The first test flights for the silo-based missiles that will replace Minuteman III will be in “three years or so, give or take,” and test versions of new launcher’s W87-0 variant “need to be ready to fly when we start testing,” Air Force Col. Jason Bartolomei, director of the Ground Based Strategic Deterrent (GBSD) Systems Directorate, said in a webcast hosted by the Washington-based Advanced Nuclear Weapons Alliance.

The Air Force will replace 400 Minuteman III missiles with GBSD rockets starting in 2030. The service plans to buy more than 650 GBSD missiles, including test rockets and spares. Northrop Grumman [NOC] will design and build the first of these under a roughly nine-year, $13 billion engineering and manufacturing development contract awarded in September. 

“We’re going to be working really closely with Northrop Grumman over the next several weeks to really nail down that schedule, but it’s going to come much faster than people realize,” Bartolomei said.

The Air Force expects its share of the GBSD program to cost more than $100 billion into roughly the 2080s. Minuteman III incumbent Boeing [BA] dropped out of the competition to build GBSD last year, citing an insurmountable cost advantage for Northrop Grumman, which owns its own solid-rocket-motor propulsion business.

The Department of Energy’s National Nuclear Security Administration (NNSA) is preparing both W87-0 and W87-1 warheads for GBSD. W87-0 will be an existing W87 warhead, one of two types now used in the Minuteman III fleet. W87-1, a replacement for the Minuteman III’s W78 warhead, will be a newly manufactured copy of the W87-1 design, except with freshly cast plutonium-pit triggers.

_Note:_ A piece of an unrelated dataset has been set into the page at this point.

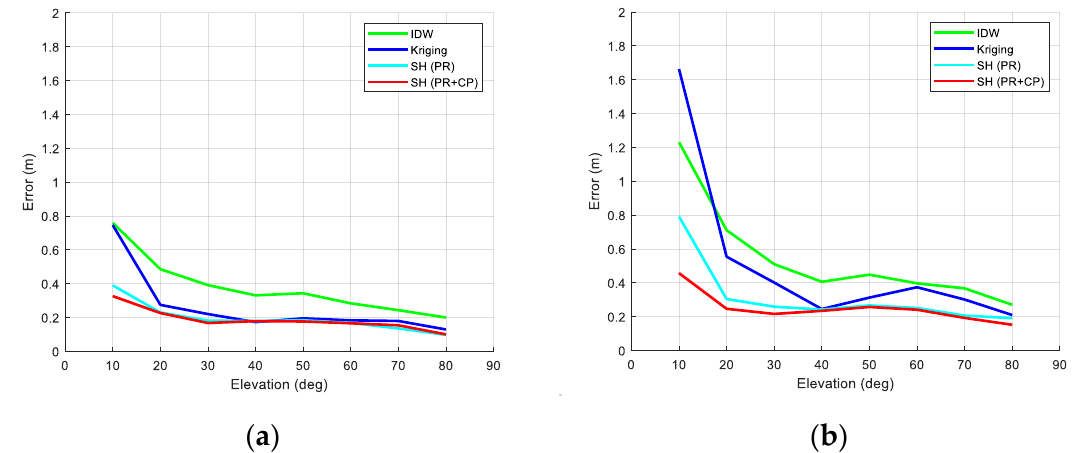
Figure 13. Residual error according to the elevation angle (real data, 1 September 2014): ( a ) Users 1 and 5; ( b ) Users 2 – 4.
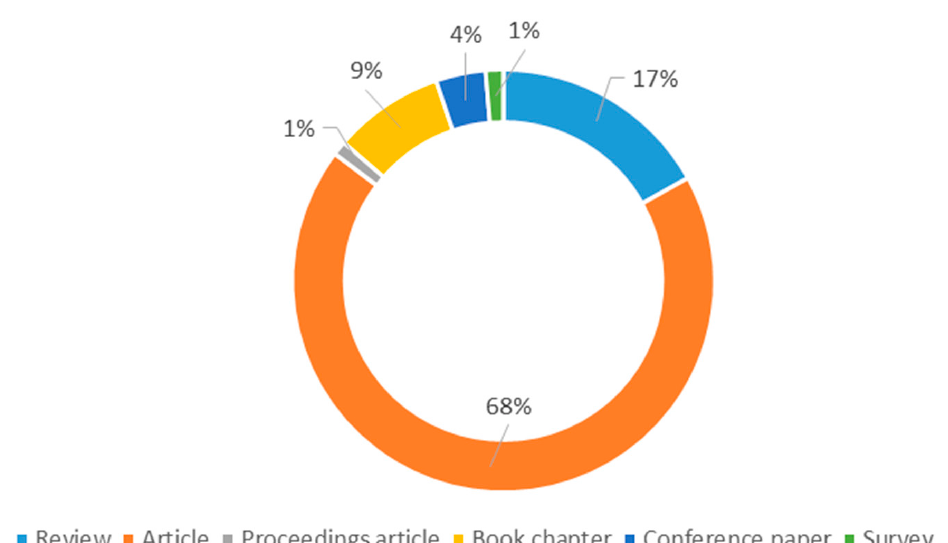
Figure 2. Paper distribution.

W87-0 will use existing pits.

A pit is the chunk of fissile material that begins a thermonuclear weapon’s ultra-destructive nuclear chain-reaction. 

The NNSA has acknowledged challenges with its program to rebuild a pit-production complex, and earlier this year, a senior official with the civilian nuclear-weapons steward said it “may be” that the agency will have the W87-0 warhead ready to go before the W87-1.

The NNSA is upgrading facilities at the Los Alamos National Laboratory to cast war-usable W87-1 pits starting in 2024, with an eye toward casting 30 pits annually in the desert by 2026. 

NNSA plans a separate pit plant planned for the Savannah River Site in Aiken, S.C., which is supposed to come online in 2030 and add 50 W87-1 pits annually. However, multiple agency-commissioned studies, and recently a Government Accountability Office, have cast doubt on the agency’s ability to produce its desired 80 pits a year by the start of the next decade.